Se calhar
Dias depois de PS, PSD, CDS-PP, Chega e Iniciativa Liberal terem ‘chumbado’ na Assembleia da República o projecto de resolução do PCP que recomendava ao Governo o aumento do Salário Mínimo Nacional para 850 euros, o presidente da CIP, António Saraiva, afirmava em entrevista à Antena 1 e ao Jornal de Negócios que «se calhar», em 2022, «não há condições» para aumentar o SMN para os 705 euros; que não faz sentido manter a meta dos 750 euros até 2023; e que é «contra qualquer aumento irracional» do salário mínimo.
As duas situações são reveladoras de como é actual o princípio «os trabalhadores que paguem a crise», seja sob o manto diáfano da hipocrisia, seja à crua luz da realidade.
Na AR, a rejeição de uma iniciativa sem força de lei ilustra bem como nem no domínio das intenções existe vontade de pôr fim aos salários de miséria, principal causa da pobreza em Portugal: recorde-se que a maioria das pessoas nesta situação trabalha, sendo que a maior parte, 32,9%, tem vínculos laborais sem termo e aufere pelo menos o salário mínimo, enquanto 26,6% têm trabalhos precários.
Quanto ao representante dos patrões, os actuais 665 euros devem parecer-lhe uma fortuna e o aumento de 40 euros proposto pelo Governo uma verdadeira exorbitância.
«Se calhar», para António Saraiva, que em Setembro dizia, numa outra entrevista, que aquilo que a CIP quer é que o «Estado saia da frente», para logo se queixar da ausência de apoios estatais às empresas, nomeadamente no respeitante ao fim das moratórias, o «irracional» é as empresas terem de pagar a quem trabalha.
Mas já não é «irracional» que tantos pobres sejam efectivos nos seus postos de trabalho, muitos há mais de uma década e alguns mesmo há mais de duas décadas. Também não deve ser «irracional» que, segundo dados de 2018, quase metade dos desempregados viva em situação de pobreza.
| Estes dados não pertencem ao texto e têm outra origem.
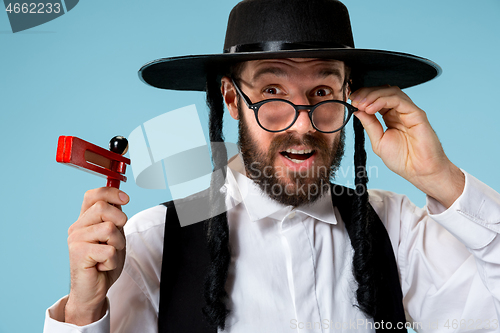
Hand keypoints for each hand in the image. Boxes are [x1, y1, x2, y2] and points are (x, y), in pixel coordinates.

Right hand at [64, 187, 128, 325]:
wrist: (93, 290)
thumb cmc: (104, 263)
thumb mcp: (114, 236)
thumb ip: (114, 219)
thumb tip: (121, 198)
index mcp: (84, 220)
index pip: (93, 195)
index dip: (111, 192)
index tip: (126, 199)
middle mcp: (77, 227)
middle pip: (103, 208)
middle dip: (119, 221)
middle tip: (116, 239)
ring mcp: (75, 240)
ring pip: (109, 229)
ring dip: (118, 244)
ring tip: (109, 255)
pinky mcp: (78, 254)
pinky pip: (109, 250)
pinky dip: (113, 260)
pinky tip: (103, 265)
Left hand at [350, 86, 463, 207]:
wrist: (419, 171)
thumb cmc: (403, 159)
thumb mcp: (378, 141)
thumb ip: (369, 125)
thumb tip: (357, 111)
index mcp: (390, 117)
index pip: (376, 99)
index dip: (363, 97)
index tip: (351, 100)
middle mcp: (400, 112)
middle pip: (383, 91)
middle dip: (366, 93)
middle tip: (354, 100)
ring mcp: (408, 112)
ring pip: (391, 92)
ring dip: (373, 95)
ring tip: (361, 104)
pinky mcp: (417, 114)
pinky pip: (399, 101)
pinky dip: (383, 101)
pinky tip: (371, 108)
Tão pouco será «irracional» que quase um quinto dos portugueses esteja em situação de pobreza: 17,2%, o equivalente a 1,7 milhões de pessoas, de acordo com os últimos indicadores. E muito menos será «irracional» a persistência dos baixos salários no círculo vicioso da pobreza que faz com que esta seja uma herança que se transmite de geração em geração.
A Estratégia Nacional de Combate à Pobreza, agora em discussão pública, parece enfermar da «racionalidade» dos que se opõem ao «aumento irracional» do salário mínimo, apostando no aumento de várias prestações sociais como o abono de família ou o rendimento social de inserção e deixando de fora a rubrica fundamental dos salário dignos.
Tendo presente que o RSI chega a 214 075 pessoas que, em média, recebem pouco mais de 119 euros por mês, e que temos quase dois milhões de pobres, se calhar não é assim que lá vamos.